Copy every one of the following entries word for word, with no changes.

**STORED ROWS:**
........

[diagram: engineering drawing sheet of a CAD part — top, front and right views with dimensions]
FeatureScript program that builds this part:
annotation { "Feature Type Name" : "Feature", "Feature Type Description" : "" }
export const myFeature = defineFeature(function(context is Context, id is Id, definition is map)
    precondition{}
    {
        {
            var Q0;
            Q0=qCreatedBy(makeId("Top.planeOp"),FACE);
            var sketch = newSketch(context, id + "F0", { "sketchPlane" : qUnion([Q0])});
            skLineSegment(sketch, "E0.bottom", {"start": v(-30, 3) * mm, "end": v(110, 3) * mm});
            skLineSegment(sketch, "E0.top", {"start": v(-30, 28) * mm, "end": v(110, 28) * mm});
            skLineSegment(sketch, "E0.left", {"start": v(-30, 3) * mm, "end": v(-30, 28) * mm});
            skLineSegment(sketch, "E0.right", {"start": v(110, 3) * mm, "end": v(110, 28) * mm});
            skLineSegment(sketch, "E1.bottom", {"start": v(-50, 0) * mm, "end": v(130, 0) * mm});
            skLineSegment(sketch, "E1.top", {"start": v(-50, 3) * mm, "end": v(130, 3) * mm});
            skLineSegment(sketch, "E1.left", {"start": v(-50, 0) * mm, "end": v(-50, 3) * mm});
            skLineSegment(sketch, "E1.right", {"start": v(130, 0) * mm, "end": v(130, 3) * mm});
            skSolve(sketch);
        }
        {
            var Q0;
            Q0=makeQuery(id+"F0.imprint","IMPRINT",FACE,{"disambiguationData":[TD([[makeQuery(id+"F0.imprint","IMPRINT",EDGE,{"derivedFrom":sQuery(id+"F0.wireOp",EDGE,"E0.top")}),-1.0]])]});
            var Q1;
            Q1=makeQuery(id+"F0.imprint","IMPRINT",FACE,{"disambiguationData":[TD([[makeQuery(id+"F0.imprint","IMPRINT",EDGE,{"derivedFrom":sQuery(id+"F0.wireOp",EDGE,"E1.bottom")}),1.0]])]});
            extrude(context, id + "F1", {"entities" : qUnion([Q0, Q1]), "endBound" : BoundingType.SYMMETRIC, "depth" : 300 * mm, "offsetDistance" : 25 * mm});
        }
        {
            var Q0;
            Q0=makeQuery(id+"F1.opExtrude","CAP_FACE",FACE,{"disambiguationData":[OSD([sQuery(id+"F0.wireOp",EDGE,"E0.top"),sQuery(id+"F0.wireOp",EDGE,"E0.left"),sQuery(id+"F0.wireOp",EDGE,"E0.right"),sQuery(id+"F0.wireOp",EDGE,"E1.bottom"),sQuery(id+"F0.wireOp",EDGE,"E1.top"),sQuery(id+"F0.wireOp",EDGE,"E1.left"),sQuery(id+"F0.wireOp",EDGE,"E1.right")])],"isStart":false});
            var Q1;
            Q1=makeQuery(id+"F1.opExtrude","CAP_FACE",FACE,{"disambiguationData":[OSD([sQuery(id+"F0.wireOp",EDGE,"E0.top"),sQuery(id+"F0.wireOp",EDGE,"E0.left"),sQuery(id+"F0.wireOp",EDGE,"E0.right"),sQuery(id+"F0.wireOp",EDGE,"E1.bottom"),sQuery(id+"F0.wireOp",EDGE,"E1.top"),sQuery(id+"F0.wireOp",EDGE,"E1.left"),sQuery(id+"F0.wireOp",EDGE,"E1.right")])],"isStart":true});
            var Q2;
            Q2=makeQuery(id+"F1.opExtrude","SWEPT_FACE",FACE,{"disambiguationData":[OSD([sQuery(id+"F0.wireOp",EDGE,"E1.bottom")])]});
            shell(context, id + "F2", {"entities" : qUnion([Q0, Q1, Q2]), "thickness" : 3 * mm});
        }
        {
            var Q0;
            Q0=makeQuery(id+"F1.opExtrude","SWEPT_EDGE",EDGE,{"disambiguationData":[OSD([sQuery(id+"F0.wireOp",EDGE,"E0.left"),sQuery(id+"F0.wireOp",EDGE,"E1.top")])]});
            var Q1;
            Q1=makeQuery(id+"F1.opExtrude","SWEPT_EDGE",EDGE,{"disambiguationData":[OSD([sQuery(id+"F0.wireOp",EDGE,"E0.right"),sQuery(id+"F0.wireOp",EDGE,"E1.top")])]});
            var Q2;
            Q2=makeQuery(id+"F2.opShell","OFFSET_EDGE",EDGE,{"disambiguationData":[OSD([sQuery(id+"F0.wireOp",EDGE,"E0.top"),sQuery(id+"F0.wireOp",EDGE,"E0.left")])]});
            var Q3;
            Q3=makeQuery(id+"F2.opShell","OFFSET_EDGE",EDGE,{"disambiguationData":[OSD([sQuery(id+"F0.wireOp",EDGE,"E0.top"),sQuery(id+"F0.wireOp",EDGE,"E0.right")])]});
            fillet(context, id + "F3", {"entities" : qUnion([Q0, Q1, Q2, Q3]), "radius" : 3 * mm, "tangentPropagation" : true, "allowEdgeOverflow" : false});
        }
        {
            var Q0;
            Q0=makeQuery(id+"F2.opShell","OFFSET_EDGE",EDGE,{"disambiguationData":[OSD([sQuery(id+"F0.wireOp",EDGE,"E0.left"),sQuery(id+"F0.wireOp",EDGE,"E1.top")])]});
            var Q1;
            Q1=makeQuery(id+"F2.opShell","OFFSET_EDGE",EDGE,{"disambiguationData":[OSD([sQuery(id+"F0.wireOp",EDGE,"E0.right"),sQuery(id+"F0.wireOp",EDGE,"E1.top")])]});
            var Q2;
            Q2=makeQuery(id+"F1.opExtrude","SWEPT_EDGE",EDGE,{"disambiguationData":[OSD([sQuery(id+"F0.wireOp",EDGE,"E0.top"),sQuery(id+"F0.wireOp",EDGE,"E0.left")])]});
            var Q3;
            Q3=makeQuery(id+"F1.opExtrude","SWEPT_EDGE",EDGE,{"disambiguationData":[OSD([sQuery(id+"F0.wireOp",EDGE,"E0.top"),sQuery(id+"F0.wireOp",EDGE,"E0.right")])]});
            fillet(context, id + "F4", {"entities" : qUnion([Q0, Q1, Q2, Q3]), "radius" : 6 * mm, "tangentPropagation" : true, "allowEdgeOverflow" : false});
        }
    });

........

**WRITTEN RESPONSE:**
[diagram: engineering drawing sheet of a CAD part — top, front and right views with dimensions]
FeatureScript program that builds this part:
annotation { "Feature Type Name" : "Feature", "Feature Type Description" : "" }
export const myFeature = defineFeature(function(context is Context, id is Id, definition is map)
    precondition{}
    {
        {
            var Q0;
            Q0=qCreatedBy(makeId("Top.planeOp"),FACE);
            var sketch = newSketch(context, id + "F0", { "sketchPlane" : qUnion([Q0])});
            skLineSegment(sketch, "E0.bottom", {"start": v(-30, 3) * mm, "end": v(110, 3) * mm});
            skLineSegment(sketch, "E0.top", {"start": v(-30, 28) * mm, "end": v(110, 28) * mm});
            skLineSegment(sketch, "E0.left", {"start": v(-30, 3) * mm, "end": v(-30, 28) * mm});
            skLineSegment(sketch, "E0.right", {"start": v(110, 3) * mm, "end": v(110, 28) * mm});
            skLineSegment(sketch, "E1.bottom", {"start": v(-50, 0) * mm, "end": v(130, 0) * mm});
            skLineSegment(sketch, "E1.top", {"start": v(-50, 3) * mm, "end": v(130, 3) * mm});
            skLineSegment(sketch, "E1.left", {"start": v(-50, 0) * mm, "end": v(-50, 3) * mm});
            skLineSegment(sketch, "E1.right", {"start": v(130, 0) * mm, "end": v(130, 3) * mm});
            skSolve(sketch);
        }
        {
            var Q0;
            Q0=makeQuery(id+"F0.imprint","IMPRINT",FACE,{"disambiguationData":[TD([[makeQuery(id+"F0.imprint","IMPRINT",EDGE,{"derivedFrom":sQuery(id+"F0.wireOp",EDGE,"E0.top")}),-1.0]])]});
            var Q1;
            Q1=makeQuery(id+"F0.imprint","IMPRINT",FACE,{"disambiguationData":[TD([[makeQuery(id+"F0.imprint","IMPRINT",EDGE,{"derivedFrom":sQuery(id+"F0.wireOp",EDGE,"E1.bottom")}),1.0]])]});
            extrude(context, id + "F1", {"entities" : qUnion([Q0, Q1]), "endBound" : BoundingType.SYMMETRIC, "depth" : 300 * mm, "offsetDistance" : 25 * mm});
        }
        {
            var Q0;
            Q0=makeQuery(id+"F1.opExtrude","CAP_FACE",FACE,{"disambiguationData":[OSD([sQuery(id+"F0.wireOp",EDGE,"E0.top"),sQuery(id+"F0.wireOp",EDGE,"E0.left"),sQuery(id+"F0.wireOp",EDGE,"E0.right"),sQuery(id+"F0.wireOp",EDGE,"E1.bottom"),sQuery(id+"F0.wireOp",EDGE,"E1.top"),sQuery(id+"F0.wireOp",EDGE,"E1.left"),sQuery(id+"F0.wireOp",EDGE,"E1.right")])],"isStart":false});
            var Q1;
            Q1=makeQuery(id+"F1.opExtrude","CAP_FACE",FACE,{"disambiguationData":[OSD([sQuery(id+"F0.wireOp",EDGE,"E0.top"),sQuery(id+"F0.wireOp",EDGE,"E0.left"),sQuery(id+"F0.wireOp",EDGE,"E0.right"),sQuery(id+"F0.wireOp",EDGE,"E1.bottom"),sQuery(id+"F0.wireOp",EDGE,"E1.top"),sQuery(id+"F0.wireOp",EDGE,"E1.left"),sQuery(id+"F0.wireOp",EDGE,"E1.right")])],"isStart":true});
            var Q2;
            Q2=makeQuery(id+"F1.opExtrude","SWEPT_FACE",FACE,{"disambiguationData":[OSD([sQuery(id+"F0.wireOp",EDGE,"E1.bottom")])]});
            shell(context, id + "F2", {"entities" : qUnion([Q0, Q1, Q2]), "thickness" : 3 * mm});
        }
        {
            var Q0;
            Q0=makeQuery(id+"F1.opExtrude","SWEPT_EDGE",EDGE,{"disambiguationData":[OSD([sQuery(id+"F0.wireOp",EDGE,"E0.left"),sQuery(id+"F0.wireOp",EDGE,"E1.top")])]});
            var Q1;
            Q1=makeQuery(id+"F1.opExtrude","SWEPT_EDGE",EDGE,{"disambiguationData":[OSD([sQuery(id+"F0.wireOp",EDGE,"E0.right"),sQuery(id+"F0.wireOp",EDGE,"E1.top")])]});
            var Q2;
            Q2=makeQuery(id+"F2.opShell","OFFSET_EDGE",EDGE,{"disambiguationData":[OSD([sQuery(id+"F0.wireOp",EDGE,"E0.top"),sQuery(id+"F0.wireOp",EDGE,"E0.left")])]});
            var Q3;
            Q3=makeQuery(id+"F2.opShell","OFFSET_EDGE",EDGE,{"disambiguationData":[OSD([sQuery(id+"F0.wireOp",EDGE,"E0.top"),sQuery(id+"F0.wireOp",EDGE,"E0.right")])]});
            fillet(context, id + "F3", {"entities" : qUnion([Q0, Q1, Q2, Q3]), "radius" : 3 * mm, "tangentPropagation" : true, "allowEdgeOverflow" : false});
        }
        {
            var Q0;
            Q0=makeQuery(id+"F2.opShell","OFFSET_EDGE",EDGE,{"disambiguationData":[OSD([sQuery(id+"F0.wireOp",EDGE,"E0.left"),sQuery(id+"F0.wireOp",EDGE,"E1.top")])]});
            var Q1;
            Q1=makeQuery(id+"F2.opShell","OFFSET_EDGE",EDGE,{"disambiguationData":[OSD([sQuery(id+"F0.wireOp",EDGE,"E0.right"),sQuery(id+"F0.wireOp",EDGE,"E1.top")])]});
            var Q2;
            Q2=makeQuery(id+"F1.opExtrude","SWEPT_EDGE",EDGE,{"disambiguationData":[OSD([sQuery(id+"F0.wireOp",EDGE,"E0.top"),sQuery(id+"F0.wireOp",EDGE,"E0.left")])]});
            var Q3;
            Q3=makeQuery(id+"F1.opExtrude","SWEPT_EDGE",EDGE,{"disambiguationData":[OSD([sQuery(id+"F0.wireOp",EDGE,"E0.top"),sQuery(id+"F0.wireOp",EDGE,"E0.right")])]});
            fillet(context, id + "F4", {"entities" : qUnion([Q0, Q1, Q2, Q3]), "radius" : 6 * mm, "tangentPropagation" : true, "allowEdgeOverflow" : false});
        }
    });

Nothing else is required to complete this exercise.